━━━ GIVEN DATA

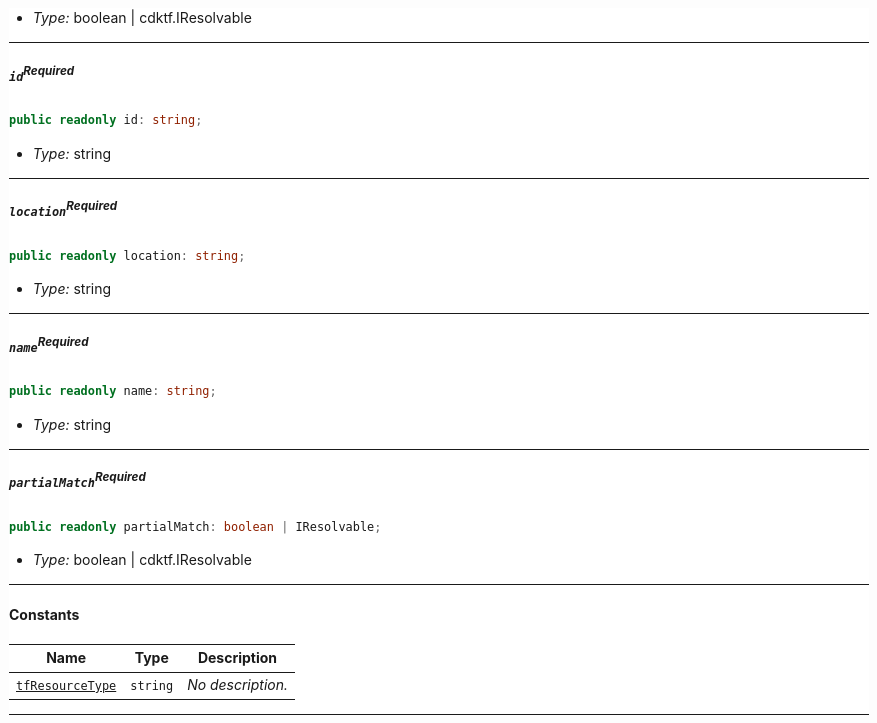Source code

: - *Type:* boolean | cdktf.IResolvable

---

##### `id`<sup>Required</sup> <a name="id" id="@cdktf/provider-ionoscloud.dataIonoscloudKafkaCluster.DataIonoscloudKafkaCluster.property.id"></a>

```typescript
public readonly id: string;
```

- *Type:* string

---

##### `location`<sup>Required</sup> <a name="location" id="@cdktf/provider-ionoscloud.dataIonoscloudKafkaCluster.DataIonoscloudKafkaCluster.property.location"></a>

```typescript
public readonly location: string;
```

- *Type:* string

---

##### `name`<sup>Required</sup> <a name="name" id="@cdktf/provider-ionoscloud.dataIonoscloudKafkaCluster.DataIonoscloudKafkaCluster.property.name"></a>

```typescript
public readonly name: string;
```

- *Type:* string

---

##### `partialMatch`<sup>Required</sup> <a name="partialMatch" id="@cdktf/provider-ionoscloud.dataIonoscloudKafkaCluster.DataIonoscloudKafkaCluster.property.partialMatch"></a>

```typescript
public readonly partialMatch: boolean | IResolvable;
```

- *Type:* boolean | cdktf.IResolvable

---

#### Constants <a name="Constants" id="Constants"></a>

| **Name** | **Type** | **Description** |
| --- | --- | --- |
| <code><a href="#@cdktf/provider-ionoscloud.dataIonoscloudKafkaCluster.DataIonoscloudKafkaCluster.property.tfResourceType">tfResourceType</a></code> | <code>string</code> | *No description.* |

---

━━━━━━

Pull out every line of the records above that contains the word "location".

RESPONSE:
##### `location`<sup>Required</sup> <a name="location" id="@cdktf/provider-ionoscloud.dataIonoscloudKafkaCluster.DataIonoscloudKafkaCluster.property.location"></a>
public readonly location: string;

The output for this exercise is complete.